Requirement A: Decide whether each statement agrees with the article on London hotel prices for the 2012 Games, answering yes or no and quoting the deciding words of the article: (i) the BHA denied that London hotels were profiteering from the Games; (ii) London hoteliers set the prices that agents charge for packages; (iii) Paul Deighton is the chief executive of the BHA.
Requirement B: Reproduce the part of the article on London hotel prices for the 2012 Games between "Wednesday, 25 Mar, 2011" and "hotels are profiteering.", inclusive.
Requirement C: In the article on London hotel prices for the 2012 Games, rewrite the paragraph beginning "The London Organising Committee for the Olympic Games" in a single shorter sentence that keeps its main facts.
Provided passage Block Start
London hotels ‘not profiteering’ from Games, says BHA

Wednesday, 25 Mar, 2011 0

 

Olympic Games organisers will meet with Thomas Cook and London hoteliers today after a row has broken out about inflated accommodation prices in the capital for summer 2012.
 
The London Organising Committee for the Olympic Games (LOCOG) will sit down with members from the British Hospitality Association and with Thomas Cook to iron out the structure and pricing methods used for ticket/hotel packages.
 
A meeting already held between LOCOG and the BHA has resulted in the BHA issuing a statement strongly denying claims that hotels in the capital have been profiteering from the event.
 
BHA chief executive Ufi Ibrahim said: “Recent press comment concerning the prices that agents appointed by LOCOG – in particular Thomas Cook – are charging for Olympic ticket and hotel packages has suggested that London hotels are profiteering. 
 
“This is certainly not the case.  London hoteliers have no control over the prices that agents are charging.”
 
LOCOG chief executive Paul Deighton, however, quickly assured the meeting that those London hoteliers who had made a deal with LOCOG to enter into a pricing agreement (and offer below market rates) had fulfilled their side of the bargain.
Provided passage Block End
Input data Block Start
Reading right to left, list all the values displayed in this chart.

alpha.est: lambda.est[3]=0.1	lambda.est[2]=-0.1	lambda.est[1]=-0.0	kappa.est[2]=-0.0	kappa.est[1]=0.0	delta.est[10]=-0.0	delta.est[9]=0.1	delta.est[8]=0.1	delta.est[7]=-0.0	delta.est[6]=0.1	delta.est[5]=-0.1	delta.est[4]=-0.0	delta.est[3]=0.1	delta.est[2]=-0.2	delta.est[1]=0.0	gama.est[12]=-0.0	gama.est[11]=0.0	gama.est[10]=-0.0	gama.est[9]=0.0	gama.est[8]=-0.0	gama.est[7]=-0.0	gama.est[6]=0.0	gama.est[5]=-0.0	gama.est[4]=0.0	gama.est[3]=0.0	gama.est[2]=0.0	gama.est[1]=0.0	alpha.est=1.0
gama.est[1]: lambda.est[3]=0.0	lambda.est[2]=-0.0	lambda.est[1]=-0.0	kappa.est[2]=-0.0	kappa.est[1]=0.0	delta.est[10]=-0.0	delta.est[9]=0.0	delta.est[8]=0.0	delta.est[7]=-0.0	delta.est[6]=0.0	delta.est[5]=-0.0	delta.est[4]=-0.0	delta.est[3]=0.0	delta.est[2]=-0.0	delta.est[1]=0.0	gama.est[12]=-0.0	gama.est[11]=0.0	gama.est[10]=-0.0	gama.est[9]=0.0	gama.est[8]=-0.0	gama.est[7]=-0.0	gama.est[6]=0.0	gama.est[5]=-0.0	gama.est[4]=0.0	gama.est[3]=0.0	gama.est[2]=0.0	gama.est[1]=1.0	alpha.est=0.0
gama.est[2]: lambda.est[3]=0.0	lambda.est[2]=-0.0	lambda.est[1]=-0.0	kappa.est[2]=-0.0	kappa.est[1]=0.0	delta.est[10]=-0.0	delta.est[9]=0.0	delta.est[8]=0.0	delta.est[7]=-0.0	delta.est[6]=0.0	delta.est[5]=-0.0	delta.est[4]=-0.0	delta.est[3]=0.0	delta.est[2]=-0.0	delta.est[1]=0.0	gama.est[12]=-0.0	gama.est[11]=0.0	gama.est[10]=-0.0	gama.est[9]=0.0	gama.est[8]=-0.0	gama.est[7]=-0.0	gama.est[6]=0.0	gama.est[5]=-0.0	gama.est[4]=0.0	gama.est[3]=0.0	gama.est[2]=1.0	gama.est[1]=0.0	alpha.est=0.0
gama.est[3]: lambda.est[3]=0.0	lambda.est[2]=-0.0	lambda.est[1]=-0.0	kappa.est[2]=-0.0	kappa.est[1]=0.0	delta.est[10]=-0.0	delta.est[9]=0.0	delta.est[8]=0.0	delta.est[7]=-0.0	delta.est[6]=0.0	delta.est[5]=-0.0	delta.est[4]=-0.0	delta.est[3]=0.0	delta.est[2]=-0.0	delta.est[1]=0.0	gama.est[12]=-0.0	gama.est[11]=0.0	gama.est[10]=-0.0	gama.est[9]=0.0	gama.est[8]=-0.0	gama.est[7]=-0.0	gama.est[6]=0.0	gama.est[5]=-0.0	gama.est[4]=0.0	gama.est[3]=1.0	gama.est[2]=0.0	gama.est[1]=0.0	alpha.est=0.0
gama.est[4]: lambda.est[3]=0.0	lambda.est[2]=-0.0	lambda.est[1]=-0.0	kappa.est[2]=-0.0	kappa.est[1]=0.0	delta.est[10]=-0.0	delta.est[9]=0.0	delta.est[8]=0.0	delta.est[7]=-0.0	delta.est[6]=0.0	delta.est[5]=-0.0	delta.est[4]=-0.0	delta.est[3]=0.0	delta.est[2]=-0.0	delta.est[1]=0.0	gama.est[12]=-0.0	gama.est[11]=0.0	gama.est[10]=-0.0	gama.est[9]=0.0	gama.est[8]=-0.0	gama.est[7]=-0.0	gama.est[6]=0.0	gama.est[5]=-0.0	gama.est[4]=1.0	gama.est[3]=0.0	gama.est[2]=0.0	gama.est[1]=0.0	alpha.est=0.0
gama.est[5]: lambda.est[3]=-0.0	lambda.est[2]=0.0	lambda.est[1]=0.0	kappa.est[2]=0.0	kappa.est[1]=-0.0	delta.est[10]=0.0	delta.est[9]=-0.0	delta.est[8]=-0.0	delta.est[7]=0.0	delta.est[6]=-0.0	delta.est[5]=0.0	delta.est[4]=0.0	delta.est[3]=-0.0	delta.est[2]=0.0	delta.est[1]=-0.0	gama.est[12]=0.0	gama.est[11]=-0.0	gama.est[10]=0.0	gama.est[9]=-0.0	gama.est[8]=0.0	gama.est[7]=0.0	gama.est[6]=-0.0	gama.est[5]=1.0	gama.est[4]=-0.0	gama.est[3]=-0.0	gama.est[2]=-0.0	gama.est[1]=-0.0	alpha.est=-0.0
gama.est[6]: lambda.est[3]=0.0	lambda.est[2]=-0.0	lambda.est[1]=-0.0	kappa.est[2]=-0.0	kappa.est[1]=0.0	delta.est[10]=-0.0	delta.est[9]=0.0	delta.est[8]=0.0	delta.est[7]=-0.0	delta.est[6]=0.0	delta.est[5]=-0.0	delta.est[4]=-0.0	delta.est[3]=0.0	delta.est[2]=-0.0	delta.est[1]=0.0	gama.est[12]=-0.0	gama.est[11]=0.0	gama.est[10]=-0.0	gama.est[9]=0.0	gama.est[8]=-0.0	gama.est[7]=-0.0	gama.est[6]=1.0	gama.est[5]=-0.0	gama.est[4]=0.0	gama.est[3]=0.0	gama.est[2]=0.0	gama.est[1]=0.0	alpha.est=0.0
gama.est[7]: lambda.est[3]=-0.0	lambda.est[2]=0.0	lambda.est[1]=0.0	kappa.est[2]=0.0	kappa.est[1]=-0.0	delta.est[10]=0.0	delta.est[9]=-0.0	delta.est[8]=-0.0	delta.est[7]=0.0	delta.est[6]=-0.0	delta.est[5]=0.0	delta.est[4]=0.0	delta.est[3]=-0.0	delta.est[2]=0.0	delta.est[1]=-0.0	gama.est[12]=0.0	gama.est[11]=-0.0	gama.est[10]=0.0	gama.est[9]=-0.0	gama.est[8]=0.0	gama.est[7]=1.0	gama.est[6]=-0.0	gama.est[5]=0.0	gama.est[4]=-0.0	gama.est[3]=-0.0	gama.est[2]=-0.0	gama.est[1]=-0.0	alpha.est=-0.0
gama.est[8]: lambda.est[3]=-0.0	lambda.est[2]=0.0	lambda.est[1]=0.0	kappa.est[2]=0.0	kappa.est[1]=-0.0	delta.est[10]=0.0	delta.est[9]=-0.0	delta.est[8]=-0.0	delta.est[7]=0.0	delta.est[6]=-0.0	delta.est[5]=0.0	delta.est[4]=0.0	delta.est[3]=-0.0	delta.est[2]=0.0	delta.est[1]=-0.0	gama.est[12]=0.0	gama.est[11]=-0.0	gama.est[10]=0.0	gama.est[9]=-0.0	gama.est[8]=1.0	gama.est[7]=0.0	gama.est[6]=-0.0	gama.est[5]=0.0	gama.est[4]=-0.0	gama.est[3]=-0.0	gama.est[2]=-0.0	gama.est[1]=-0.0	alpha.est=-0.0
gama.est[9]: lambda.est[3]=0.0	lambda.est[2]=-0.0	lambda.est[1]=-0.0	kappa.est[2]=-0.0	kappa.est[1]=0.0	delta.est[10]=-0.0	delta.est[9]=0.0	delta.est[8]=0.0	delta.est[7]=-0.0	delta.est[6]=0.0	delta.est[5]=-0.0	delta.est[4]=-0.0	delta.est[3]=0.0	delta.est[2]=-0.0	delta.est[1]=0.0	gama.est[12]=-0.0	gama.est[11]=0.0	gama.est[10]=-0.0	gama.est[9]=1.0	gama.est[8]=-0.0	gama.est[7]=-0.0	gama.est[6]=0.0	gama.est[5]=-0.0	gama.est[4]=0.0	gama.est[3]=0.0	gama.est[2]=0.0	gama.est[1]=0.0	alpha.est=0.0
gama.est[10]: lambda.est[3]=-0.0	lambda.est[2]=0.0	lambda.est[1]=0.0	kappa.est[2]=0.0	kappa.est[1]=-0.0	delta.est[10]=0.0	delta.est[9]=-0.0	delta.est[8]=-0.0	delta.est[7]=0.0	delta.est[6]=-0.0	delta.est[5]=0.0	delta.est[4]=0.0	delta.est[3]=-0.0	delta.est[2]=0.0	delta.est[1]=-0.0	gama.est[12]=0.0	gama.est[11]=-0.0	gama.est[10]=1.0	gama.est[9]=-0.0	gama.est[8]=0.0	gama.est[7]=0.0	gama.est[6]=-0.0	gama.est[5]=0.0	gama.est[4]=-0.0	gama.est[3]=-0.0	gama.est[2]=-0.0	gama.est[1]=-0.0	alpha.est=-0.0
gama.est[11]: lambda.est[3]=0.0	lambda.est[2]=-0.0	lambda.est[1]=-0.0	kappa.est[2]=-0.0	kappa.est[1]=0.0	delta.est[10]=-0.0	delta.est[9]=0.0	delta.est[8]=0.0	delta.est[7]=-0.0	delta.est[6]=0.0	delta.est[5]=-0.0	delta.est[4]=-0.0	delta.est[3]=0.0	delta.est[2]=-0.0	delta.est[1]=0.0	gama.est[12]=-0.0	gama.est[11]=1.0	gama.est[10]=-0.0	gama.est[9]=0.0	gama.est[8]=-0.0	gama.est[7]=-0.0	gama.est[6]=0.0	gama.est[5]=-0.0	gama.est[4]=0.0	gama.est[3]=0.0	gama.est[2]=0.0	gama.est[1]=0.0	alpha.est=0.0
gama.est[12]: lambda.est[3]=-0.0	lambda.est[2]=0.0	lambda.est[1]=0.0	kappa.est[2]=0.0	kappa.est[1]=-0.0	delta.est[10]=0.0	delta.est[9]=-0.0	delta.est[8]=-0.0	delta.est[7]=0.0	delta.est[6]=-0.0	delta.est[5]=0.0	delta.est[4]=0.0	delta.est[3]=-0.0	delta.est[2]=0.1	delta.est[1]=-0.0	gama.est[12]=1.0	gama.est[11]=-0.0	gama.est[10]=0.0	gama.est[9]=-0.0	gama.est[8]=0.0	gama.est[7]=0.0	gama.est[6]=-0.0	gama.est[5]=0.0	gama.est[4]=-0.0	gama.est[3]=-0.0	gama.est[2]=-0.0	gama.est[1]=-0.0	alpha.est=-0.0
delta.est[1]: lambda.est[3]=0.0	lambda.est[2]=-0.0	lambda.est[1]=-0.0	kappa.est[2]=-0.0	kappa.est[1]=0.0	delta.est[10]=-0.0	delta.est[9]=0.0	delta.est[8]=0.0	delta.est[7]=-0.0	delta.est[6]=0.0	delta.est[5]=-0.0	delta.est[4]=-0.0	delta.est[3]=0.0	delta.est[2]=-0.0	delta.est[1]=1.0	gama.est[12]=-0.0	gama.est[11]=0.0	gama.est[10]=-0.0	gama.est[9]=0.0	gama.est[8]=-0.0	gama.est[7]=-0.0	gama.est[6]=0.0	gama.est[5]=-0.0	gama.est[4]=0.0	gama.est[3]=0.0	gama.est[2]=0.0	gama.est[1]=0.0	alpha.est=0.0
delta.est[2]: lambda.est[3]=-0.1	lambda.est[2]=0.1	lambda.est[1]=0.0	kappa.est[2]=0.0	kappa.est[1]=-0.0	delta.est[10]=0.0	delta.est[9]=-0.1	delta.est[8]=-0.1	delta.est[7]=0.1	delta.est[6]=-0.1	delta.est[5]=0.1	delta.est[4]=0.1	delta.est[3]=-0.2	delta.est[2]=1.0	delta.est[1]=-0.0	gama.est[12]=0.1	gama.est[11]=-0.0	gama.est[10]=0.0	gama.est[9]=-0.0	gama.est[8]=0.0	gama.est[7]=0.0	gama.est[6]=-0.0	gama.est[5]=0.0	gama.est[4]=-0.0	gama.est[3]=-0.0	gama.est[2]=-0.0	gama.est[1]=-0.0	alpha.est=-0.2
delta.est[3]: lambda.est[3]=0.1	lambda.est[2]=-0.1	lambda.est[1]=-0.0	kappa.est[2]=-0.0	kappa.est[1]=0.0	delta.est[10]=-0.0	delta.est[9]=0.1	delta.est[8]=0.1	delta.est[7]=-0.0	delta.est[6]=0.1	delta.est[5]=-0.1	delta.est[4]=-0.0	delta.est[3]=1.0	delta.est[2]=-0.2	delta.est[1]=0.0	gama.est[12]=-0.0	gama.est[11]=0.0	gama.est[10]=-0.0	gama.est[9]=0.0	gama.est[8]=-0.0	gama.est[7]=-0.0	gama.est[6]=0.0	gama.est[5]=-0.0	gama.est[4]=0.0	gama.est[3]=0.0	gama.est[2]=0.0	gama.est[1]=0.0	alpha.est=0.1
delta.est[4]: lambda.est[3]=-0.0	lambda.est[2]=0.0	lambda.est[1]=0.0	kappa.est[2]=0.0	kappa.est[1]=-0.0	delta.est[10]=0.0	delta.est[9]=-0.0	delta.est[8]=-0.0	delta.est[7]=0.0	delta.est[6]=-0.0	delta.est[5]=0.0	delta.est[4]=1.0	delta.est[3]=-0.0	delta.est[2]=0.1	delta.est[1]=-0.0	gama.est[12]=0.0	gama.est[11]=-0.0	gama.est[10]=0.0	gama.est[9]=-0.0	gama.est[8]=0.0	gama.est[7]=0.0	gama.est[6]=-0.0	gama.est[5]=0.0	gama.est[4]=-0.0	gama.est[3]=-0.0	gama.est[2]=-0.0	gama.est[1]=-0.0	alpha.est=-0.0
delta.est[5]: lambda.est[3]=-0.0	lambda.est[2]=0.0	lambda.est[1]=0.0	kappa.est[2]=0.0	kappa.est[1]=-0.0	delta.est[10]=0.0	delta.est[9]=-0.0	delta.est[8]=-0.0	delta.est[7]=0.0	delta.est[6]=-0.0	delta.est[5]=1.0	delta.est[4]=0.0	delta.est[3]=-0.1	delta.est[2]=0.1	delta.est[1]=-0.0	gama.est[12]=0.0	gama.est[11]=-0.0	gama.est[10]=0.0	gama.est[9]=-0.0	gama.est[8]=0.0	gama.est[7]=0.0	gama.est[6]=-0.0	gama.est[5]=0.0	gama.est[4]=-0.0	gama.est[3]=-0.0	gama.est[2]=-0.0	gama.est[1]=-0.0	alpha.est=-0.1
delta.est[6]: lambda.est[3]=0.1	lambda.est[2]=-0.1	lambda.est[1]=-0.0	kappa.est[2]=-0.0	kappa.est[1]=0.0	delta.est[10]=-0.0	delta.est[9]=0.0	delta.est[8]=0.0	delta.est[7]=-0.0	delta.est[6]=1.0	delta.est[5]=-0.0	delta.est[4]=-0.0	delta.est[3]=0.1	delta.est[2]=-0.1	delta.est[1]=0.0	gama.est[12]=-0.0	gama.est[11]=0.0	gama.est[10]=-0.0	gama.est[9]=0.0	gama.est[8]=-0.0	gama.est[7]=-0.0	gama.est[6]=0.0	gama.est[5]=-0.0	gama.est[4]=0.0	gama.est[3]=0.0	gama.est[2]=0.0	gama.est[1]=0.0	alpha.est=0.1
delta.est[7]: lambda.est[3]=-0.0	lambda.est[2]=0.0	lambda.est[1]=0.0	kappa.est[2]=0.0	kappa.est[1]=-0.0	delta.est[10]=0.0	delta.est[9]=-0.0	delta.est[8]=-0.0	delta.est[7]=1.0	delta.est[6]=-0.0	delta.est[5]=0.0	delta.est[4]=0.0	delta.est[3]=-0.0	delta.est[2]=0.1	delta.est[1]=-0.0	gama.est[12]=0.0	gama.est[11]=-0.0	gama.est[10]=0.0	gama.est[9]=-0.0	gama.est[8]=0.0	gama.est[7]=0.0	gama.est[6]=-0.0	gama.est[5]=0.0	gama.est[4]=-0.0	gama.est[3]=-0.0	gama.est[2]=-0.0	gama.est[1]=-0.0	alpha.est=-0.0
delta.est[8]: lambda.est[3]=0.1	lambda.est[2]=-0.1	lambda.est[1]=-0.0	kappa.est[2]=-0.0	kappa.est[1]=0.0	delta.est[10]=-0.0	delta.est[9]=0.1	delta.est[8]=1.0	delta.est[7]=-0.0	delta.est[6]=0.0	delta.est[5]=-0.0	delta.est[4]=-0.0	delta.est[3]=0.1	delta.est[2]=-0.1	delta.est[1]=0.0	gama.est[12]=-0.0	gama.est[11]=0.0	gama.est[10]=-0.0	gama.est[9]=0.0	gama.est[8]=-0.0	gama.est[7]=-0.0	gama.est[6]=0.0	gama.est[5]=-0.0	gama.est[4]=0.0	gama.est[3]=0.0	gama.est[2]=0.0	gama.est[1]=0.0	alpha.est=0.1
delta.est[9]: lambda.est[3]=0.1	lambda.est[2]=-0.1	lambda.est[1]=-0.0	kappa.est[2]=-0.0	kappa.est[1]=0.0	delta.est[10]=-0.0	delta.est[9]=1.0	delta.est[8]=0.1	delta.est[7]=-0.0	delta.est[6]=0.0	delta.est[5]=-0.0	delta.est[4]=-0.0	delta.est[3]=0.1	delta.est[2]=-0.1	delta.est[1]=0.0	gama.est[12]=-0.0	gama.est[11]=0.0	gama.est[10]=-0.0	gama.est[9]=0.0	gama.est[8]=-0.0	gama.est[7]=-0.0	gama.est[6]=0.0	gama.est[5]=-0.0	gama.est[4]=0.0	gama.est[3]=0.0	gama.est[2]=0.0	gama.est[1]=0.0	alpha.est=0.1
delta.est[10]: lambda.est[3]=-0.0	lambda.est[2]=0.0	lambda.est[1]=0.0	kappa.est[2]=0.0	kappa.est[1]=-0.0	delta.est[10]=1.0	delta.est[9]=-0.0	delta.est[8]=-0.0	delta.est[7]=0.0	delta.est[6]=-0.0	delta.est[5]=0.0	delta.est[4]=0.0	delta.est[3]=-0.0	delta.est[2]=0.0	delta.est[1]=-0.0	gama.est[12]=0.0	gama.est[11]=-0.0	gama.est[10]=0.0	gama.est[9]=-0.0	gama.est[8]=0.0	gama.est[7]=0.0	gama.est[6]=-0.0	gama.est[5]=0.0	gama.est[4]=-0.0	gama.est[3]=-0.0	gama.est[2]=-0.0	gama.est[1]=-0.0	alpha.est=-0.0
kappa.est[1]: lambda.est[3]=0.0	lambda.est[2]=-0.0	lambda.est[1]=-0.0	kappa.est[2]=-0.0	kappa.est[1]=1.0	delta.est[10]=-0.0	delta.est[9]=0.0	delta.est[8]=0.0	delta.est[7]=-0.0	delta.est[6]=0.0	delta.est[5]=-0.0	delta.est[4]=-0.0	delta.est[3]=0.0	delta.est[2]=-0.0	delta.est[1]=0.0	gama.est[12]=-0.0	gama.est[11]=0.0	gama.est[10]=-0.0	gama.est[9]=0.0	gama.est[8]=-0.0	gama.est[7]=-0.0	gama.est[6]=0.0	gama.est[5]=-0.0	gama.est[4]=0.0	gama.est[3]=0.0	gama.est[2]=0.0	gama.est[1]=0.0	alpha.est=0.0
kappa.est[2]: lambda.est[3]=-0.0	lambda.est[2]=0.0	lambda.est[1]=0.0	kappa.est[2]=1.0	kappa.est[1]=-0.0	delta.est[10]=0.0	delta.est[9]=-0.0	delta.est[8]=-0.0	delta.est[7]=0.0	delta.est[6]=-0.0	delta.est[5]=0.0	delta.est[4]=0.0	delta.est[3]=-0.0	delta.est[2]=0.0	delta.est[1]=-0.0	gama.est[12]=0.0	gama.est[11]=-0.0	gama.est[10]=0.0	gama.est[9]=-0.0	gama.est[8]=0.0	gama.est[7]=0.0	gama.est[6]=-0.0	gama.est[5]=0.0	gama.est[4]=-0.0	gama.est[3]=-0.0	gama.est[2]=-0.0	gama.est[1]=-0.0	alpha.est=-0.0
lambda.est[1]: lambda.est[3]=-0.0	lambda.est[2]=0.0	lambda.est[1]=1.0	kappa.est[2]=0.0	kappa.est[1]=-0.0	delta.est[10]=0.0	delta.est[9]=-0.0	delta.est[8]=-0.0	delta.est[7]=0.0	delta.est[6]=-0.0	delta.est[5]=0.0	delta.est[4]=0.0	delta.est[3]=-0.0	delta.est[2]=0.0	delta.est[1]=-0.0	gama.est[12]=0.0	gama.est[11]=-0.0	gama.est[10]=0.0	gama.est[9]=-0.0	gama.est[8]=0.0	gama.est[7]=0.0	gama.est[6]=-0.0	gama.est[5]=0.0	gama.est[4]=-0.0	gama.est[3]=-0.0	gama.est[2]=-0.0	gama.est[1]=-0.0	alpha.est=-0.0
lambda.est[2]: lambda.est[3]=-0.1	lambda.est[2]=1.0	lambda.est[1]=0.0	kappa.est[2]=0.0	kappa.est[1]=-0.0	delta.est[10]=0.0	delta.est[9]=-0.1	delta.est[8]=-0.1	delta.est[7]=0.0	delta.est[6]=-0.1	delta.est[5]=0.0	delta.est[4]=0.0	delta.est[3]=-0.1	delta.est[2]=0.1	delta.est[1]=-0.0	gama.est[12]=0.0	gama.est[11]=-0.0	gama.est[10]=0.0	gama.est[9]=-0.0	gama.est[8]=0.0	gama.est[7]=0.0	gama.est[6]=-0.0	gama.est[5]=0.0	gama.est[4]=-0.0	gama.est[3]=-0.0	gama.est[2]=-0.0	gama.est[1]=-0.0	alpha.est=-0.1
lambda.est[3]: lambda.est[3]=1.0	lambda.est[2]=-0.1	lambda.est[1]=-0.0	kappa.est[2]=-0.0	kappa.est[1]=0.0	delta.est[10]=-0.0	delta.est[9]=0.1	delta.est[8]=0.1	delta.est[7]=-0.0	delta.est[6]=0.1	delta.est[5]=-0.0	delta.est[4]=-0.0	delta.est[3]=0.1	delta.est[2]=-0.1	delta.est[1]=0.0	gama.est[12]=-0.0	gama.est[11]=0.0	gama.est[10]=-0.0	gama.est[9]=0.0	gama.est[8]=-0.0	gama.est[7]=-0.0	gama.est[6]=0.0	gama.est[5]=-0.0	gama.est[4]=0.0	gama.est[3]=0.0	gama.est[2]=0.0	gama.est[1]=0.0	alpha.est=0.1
Input data Block End
Solution A:
(i) Yes: "strongly denying claims that hotels in the capital have been profiteering from the event"
(ii) No: "London hoteliers have no control over the prices that agents are charging."
(iii) No: "LOCOG chief executive Paul Deighton"

Solution B:
Wednesday, 25 Mar, 2011 0

 

Olympic Games organisers will meet with Thomas Cook and London hoteliers today after a row has broken out about inflated accommodation prices in the capital for summer 2012.
 
The London Organising Committee for the Olympic Games (LOCOG) will sit down with members from the British Hospitality Association and with Thomas Cook to iron out the structure and pricing methods used for ticket/hotel packages.
 
A meeting already held between LOCOG and the BHA has resulted in the BHA issuing a statement strongly denying claims that hotels in the capital have been profiteering from the event.
 
BHA chief executive Ufi Ibrahim said: “Recent press comment concerning the prices that agents appointed by LOCOG – in particular Thomas Cook – are charging for Olympic ticket and hotel packages has suggested that London hotels are profiteering.

Solution C: LOCOG will meet British Hospitality Association members and Thomas Cook to settle the structure and pricing methods for ticket/hotel packages.